11 March 2009

CAP: Utah Wing has a find

The National Transportation Safety Board is still investigating the reason why a small aircraft crashed on Antelope Island Tuesday morning, killing the pilot.

Kirk Babbit, a 37-year-old experienced pilot from Stansbury Park, departed from the Tooele Valley Airport in his kit-built Zodiac CH650 at approximately 8:30 a.m. en route to the Bountiful Sky Park. From there he planned to commute into Salt Lake for work by car, according to Lt. Brad Wilcox of the Davis County Sheriff’s Office.

“His family said he usually notifies his wife by e-mail when he gets to work,” Wilcox said. “But 9:30 came and went and with no e-mail.”

Family members notified authorities, who contacted the Civil Air Patrol, an all-volunteer auxiliary of the U.S. Air Force. The patrol initiated an aerial search for Babbit’s plane.

“We were tasked out at about 1 p.m. and within an hour we had two airplanes in the air — one from Ogden and one from Salt Lake,” said Lt. Sue Chamberlin, spokesperson for the Civil Air Patrol’s Utah wing.
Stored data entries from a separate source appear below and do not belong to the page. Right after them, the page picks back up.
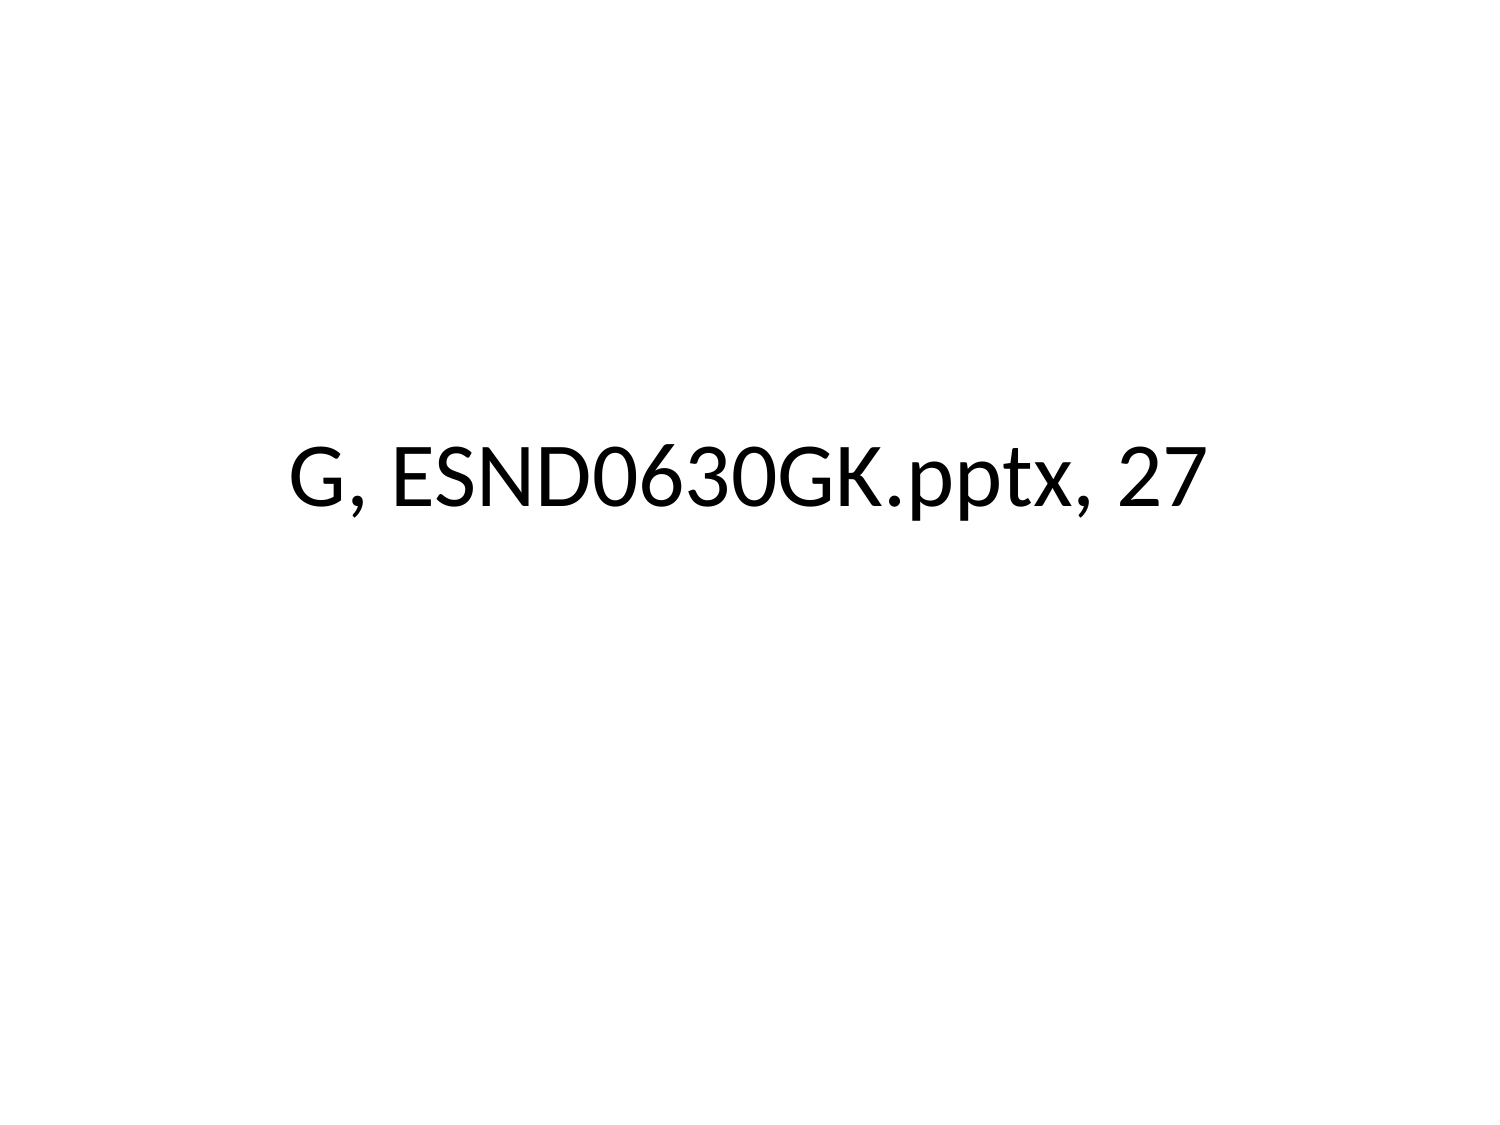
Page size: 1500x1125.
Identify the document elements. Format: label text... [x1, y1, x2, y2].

title G, ESND0630GK.pptx, 27 [112, 349, 1388, 591]
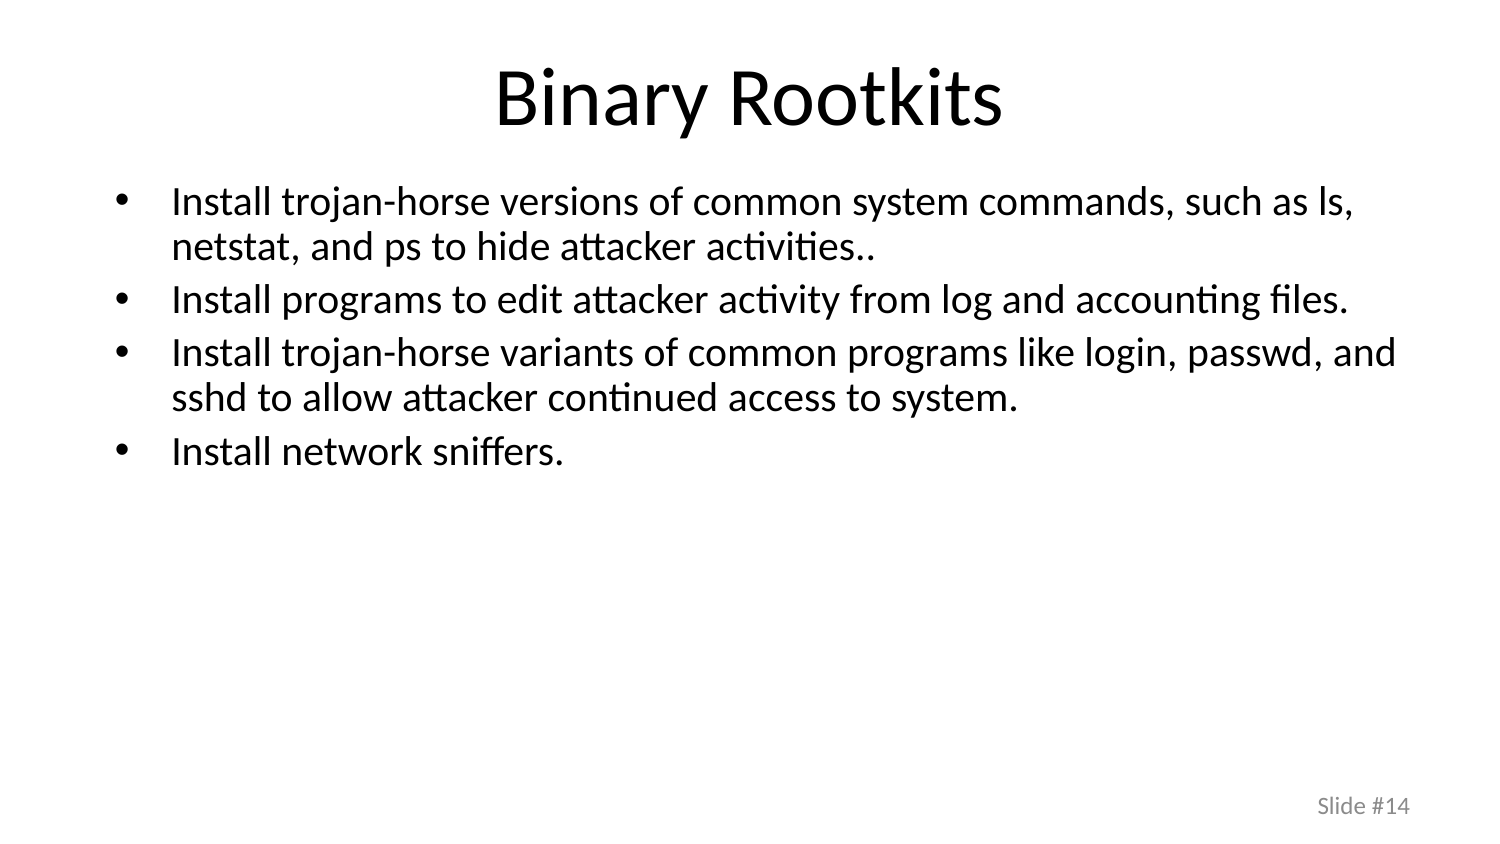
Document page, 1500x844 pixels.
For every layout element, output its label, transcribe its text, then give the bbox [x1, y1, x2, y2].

list Install trojan-horse versions of common system commands, such as ls, netstat, and ps to hide attacker activities.. Install programs to edit attacker activity from log and accounting files. Install trojan-horse variants of common programs like login, passwd, and sshd to allow attacker continued access to system. Install network sniffers. [99, 171, 1425, 763]
title Binary Rootkits [75, 21, 1425, 163]
slide_number Slide #14 [1074, 782, 1425, 827]
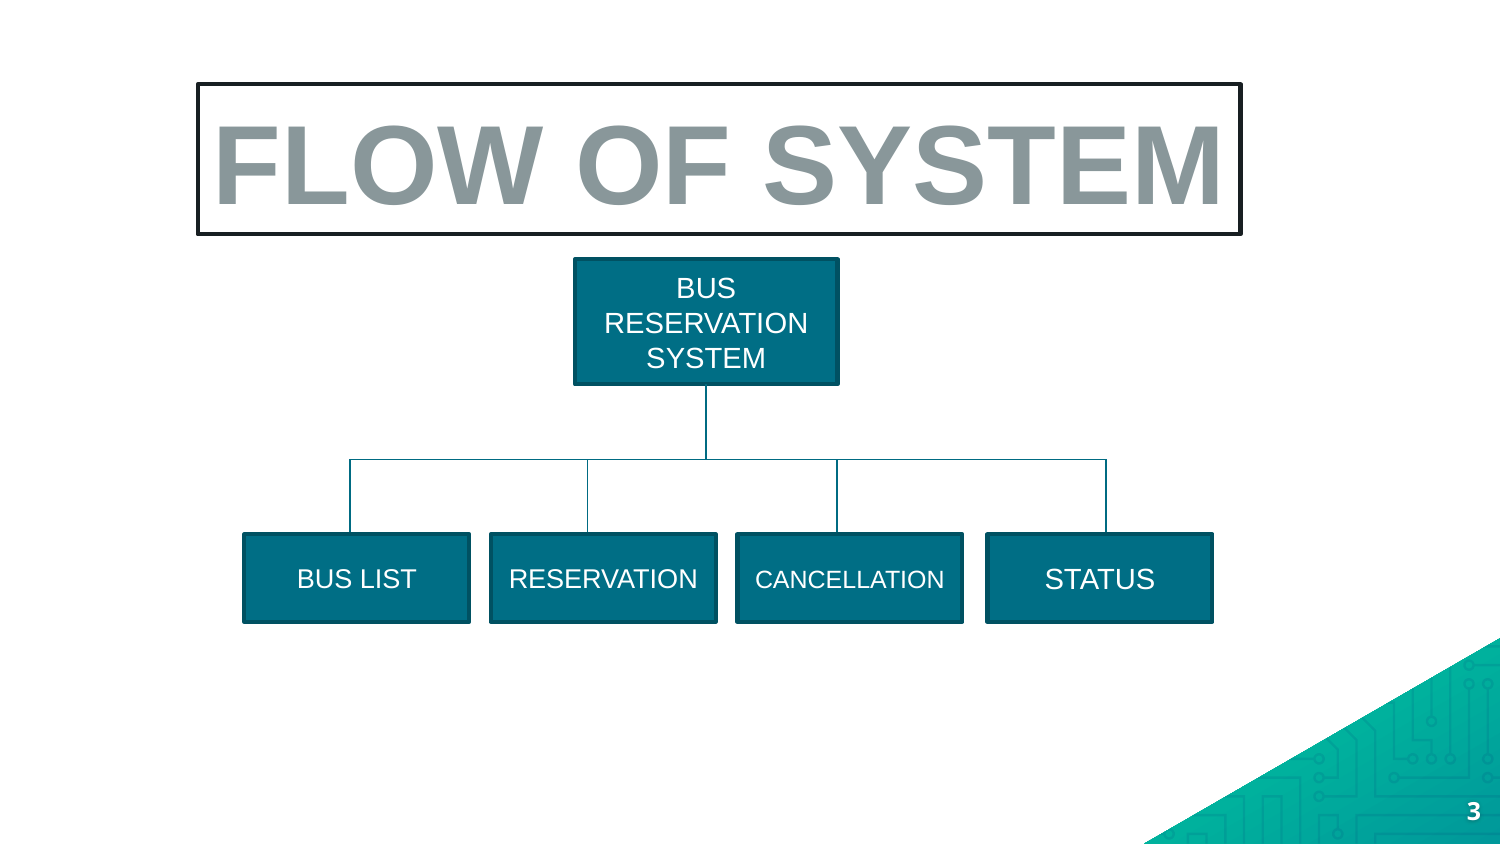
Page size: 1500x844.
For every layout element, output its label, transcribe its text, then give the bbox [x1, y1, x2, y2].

text_box FLOW OF SYSTEM [196, 82, 1243, 236]
text_box CANCELLATION [735, 532, 964, 624]
text_box RESERVATION [489, 532, 718, 624]
slide_number 3 [1391, 779, 1482, 844]
text_box BUS RESERVATION SYSTEM [573, 257, 840, 386]
text_box STATUS [985, 532, 1214, 624]
text_box BUS LIST [242, 532, 471, 624]
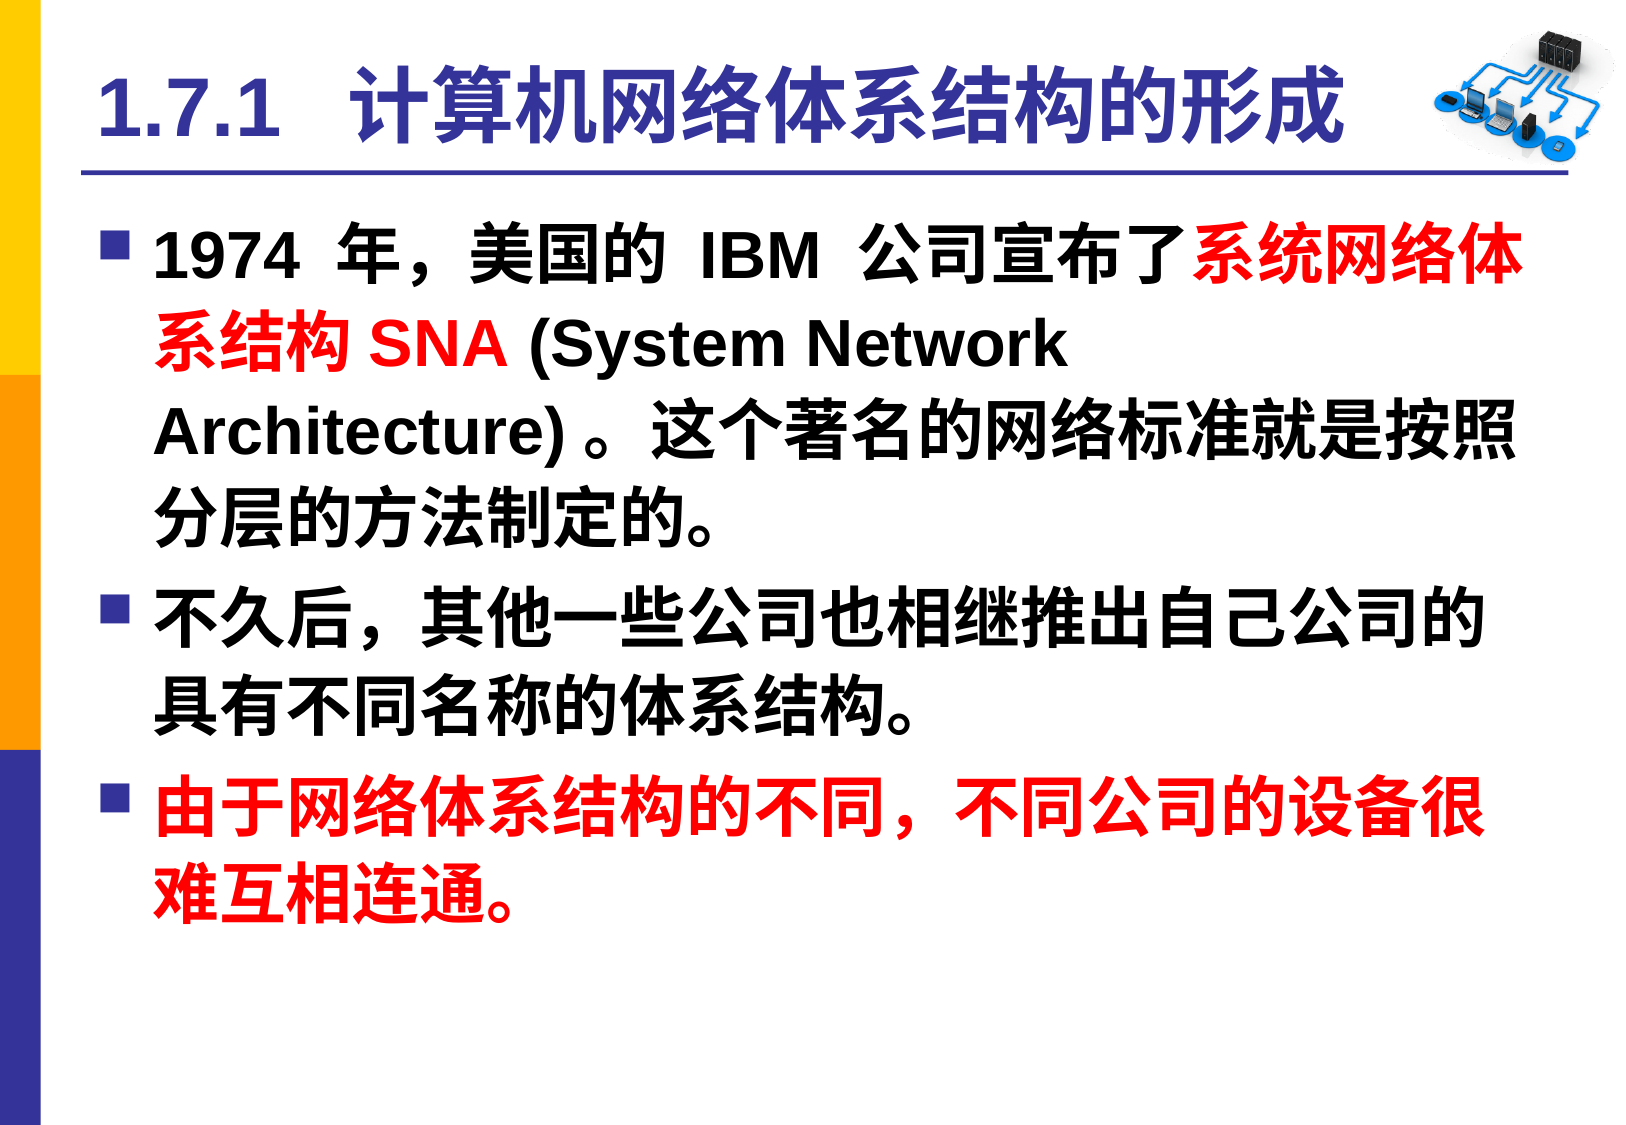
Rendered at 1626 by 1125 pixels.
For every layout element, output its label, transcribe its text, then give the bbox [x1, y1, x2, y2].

list 1974 年，美国的 IBM 公司宣布了系统网络体系结构SNA (System Network Architecture)。这个著名的网络标准就是按照分层的方法制定的。 不久后，其他一些公司也相继推出自己公司的具有不同名称的体系结构。 由于网络体系结构的不同，不同公司的设备很难互相连通。 [81, 196, 1569, 1006]
picture [1431, 30, 1616, 165]
title 1.7.1 计算机网络体系结构的形成 [81, 30, 1569, 161]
The planes did a parallel search of the Tooele Valley, the Great Salt Lake and Antelope Island.

“Our searchers are trained to spot things from the air and they take pictures,” Chamberlin said.

At around 4 p.m., CAP searchers located what appeared to be a wreckage site in Red Rock Canyon on Antelope Island, where the terrain is rugged and mountainous.

“The crew noted a white patch on the ground on the south side of a ravine where snow had melted,” Chamberlin said.

CAP notified the Davis County Sheriff’s Office of the discovery, who then dispatched a ground search-and-rescue crew. A Department of Public Safety helicopter transported the crew to the scene, where they confirmed the wreckage to be that of Babbit’s plane.

“They hiked to the crash site, stabilized the wreckage and extricated the victim,” Wilcox said. “We believe he died on impact.”

Wilcox said the two-seater aircraft was fairly new, leading his office to believe that Babbit didn’t suffer from any mechanical problems.

Wind speeds at the Tooele Valley Airport were about 20 mph with gusts up to 35 mph on Tuesday morning — not strong enough to deter any pilot from flying, according to Steve Jackson, general aviation manager for the airport.

“Winds like that are very normal at the Tooele Valley Airport,” Jackson said. “They weren’t anything excessive.”

The exact cause of the crash will not be known until the National Transportation Safety Board completes the eight- to 10-week investigation.